TASK PROMPT |
Each line below from the one containing "Median Salary" through the one containing "and an unexpected feature" should be output exactly as it stands, and no other line should appear.

Source data:
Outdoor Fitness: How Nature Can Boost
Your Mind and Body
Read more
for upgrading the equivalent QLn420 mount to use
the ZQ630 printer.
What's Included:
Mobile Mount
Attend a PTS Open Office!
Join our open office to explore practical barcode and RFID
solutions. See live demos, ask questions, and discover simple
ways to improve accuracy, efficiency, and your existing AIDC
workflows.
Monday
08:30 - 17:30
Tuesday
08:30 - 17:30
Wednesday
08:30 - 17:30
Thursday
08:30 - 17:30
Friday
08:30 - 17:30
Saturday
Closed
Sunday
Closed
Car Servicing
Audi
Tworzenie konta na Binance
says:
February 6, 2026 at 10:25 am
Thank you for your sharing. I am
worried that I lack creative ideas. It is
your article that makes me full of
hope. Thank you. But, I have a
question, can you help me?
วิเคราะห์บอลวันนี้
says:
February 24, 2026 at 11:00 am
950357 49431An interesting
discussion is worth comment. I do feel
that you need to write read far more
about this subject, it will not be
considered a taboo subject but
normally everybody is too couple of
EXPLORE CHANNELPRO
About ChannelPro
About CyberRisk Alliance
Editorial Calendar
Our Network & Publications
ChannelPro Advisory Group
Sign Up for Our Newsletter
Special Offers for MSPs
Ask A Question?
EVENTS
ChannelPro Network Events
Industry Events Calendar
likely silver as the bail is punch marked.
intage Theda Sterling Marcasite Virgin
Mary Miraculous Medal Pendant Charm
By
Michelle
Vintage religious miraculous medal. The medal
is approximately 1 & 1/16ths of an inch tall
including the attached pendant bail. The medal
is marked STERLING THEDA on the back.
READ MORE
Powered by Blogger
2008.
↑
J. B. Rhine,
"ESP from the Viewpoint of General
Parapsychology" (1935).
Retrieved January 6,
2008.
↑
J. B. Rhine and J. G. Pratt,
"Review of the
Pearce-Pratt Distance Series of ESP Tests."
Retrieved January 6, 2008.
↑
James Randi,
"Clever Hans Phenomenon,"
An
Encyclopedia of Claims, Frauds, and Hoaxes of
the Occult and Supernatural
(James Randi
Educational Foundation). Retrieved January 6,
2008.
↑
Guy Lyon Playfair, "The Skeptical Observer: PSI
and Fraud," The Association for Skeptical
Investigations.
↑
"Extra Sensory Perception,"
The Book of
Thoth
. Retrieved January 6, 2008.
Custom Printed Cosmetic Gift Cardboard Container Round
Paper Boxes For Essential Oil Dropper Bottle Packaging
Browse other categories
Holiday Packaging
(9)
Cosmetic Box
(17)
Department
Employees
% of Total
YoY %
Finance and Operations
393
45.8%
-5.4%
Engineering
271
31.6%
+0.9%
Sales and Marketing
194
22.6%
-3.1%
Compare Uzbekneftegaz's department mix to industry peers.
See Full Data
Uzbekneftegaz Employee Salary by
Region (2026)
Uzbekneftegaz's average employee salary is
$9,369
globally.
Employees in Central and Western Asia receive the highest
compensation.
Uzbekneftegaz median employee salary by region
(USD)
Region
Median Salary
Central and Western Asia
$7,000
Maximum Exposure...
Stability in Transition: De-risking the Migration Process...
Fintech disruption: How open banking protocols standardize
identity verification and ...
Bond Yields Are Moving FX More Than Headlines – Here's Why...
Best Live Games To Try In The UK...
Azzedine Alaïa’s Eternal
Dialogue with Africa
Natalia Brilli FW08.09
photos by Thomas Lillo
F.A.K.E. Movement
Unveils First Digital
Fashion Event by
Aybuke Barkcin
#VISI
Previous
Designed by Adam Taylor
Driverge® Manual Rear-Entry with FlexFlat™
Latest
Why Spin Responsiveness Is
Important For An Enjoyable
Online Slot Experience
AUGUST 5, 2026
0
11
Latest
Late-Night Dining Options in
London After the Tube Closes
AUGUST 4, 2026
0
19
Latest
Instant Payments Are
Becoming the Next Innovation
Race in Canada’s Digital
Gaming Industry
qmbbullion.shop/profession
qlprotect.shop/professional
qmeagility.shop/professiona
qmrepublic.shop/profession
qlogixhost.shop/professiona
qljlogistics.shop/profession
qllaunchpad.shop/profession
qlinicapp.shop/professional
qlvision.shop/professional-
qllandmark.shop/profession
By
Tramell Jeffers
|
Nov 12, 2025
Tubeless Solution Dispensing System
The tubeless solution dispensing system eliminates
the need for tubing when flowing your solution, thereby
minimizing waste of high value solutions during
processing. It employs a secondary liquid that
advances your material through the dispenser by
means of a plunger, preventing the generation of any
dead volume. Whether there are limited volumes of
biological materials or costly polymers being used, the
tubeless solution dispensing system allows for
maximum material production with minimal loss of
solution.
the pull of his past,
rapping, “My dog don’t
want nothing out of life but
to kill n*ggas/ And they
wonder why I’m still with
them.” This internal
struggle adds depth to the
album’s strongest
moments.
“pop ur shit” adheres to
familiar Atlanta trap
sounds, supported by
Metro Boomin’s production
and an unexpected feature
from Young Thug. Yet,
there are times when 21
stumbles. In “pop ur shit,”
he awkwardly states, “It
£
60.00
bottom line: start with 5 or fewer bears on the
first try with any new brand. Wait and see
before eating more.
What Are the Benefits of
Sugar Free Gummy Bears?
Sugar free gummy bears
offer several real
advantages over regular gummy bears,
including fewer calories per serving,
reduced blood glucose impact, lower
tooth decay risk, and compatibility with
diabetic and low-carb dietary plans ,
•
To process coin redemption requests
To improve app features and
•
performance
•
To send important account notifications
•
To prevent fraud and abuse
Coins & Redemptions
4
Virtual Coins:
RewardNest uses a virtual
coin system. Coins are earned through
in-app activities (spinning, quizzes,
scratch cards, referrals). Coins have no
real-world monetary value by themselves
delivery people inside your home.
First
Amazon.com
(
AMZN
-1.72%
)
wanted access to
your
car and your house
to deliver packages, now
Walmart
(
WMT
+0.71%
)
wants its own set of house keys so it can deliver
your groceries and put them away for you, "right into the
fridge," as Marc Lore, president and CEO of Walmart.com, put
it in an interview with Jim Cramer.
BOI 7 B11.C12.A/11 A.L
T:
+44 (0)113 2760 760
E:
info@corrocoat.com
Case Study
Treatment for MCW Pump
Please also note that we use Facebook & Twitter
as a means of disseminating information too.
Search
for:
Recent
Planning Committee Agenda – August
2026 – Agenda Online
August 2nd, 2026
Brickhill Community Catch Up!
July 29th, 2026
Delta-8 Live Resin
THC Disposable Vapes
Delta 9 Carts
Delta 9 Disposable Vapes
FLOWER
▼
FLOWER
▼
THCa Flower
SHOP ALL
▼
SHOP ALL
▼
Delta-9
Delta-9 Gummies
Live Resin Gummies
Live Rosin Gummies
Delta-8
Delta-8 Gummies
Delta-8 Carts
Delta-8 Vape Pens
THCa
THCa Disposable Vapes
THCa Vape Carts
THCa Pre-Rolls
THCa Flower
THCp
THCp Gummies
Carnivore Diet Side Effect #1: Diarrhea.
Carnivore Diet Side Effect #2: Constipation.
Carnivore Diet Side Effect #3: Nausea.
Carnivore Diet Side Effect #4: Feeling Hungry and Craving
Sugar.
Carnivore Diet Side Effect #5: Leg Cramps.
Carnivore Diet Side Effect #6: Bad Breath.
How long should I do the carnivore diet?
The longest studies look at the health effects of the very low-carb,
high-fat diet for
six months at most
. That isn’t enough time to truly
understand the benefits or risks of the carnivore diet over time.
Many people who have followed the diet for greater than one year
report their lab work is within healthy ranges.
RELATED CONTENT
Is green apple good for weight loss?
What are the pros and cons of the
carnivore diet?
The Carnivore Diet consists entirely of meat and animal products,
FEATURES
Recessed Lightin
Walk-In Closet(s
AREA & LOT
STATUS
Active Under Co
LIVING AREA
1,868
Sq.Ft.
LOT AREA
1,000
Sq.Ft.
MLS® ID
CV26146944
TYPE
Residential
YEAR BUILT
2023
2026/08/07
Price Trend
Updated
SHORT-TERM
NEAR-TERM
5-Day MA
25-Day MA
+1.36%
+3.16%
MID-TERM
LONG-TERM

ANSWER TO THIS PROBLEM |
Median Salary
Central and Western Asia
$7,000
Maximum Exposure...
Stability in Transition: De-risking the Migration Process...
Fintech disruption: How open banking protocols standardize
identity verification and ...
Bond Yields Are Moving FX More Than Headlines – Here's Why...
Best Live Games To Try In The UK...
Azzedine Alaïa’s Eternal
Dialogue with Africa
Natalia Brilli FW08.09
photos by Thomas Lillo
F.A.K.E. Movement
Unveils First Digital
Fashion Event by
Aybuke Barkcin
#VISI
Previous
Designed by Adam Taylor
Driverge® Manual Rear-Entry with FlexFlat™
Latest
Why Spin Responsiveness Is
Important For An Enjoyable
Online Slot Experience
AUGUST 5, 2026
0
11
Latest
Late-Night Dining Options in
London After the Tube Closes
AUGUST 4, 2026
0
19
Latest
Instant Payments Are
Becoming the Next Innovation
Race in Canada’s Digital
Gaming Industry
qmbbullion.shop/profession
qlprotect.shop/professional
qmeagility.shop/professiona
qmrepublic.shop/profession
qlogixhost.shop/professiona
qljlogistics.shop/profession
qllaunchpad.shop/profession
qlinicapp.shop/professional
qlvision.shop/professional-
qllandmark.shop/profession
By
Tramell Jeffers
|
Nov 12, 2025
Tubeless Solution Dispensing System
The tubeless solution dispensing system eliminates
the need for tubing when flowing your solution, thereby
minimizing waste of high value solutions during
processing. It employs a secondary liquid that
advances your material through the dispenser by
means of a plunger, preventing the generation of any
dead volume. Whether there are limited volumes of
biological materials or costly polymers being used, the
tubeless solution dispensing system allows for
maximum material production with minimal loss of
solution.
the pull of his past,
rapping, “My dog don’t
want nothing out of life but
to kill n*ggas/ And they
wonder why I’m still with
them.” This internal
struggle adds depth to the
album’s strongest
moments.
“pop ur shit” adheres to
familiar Atlanta trap
sounds, supported by
Metro Boomin’s production
and an unexpected feature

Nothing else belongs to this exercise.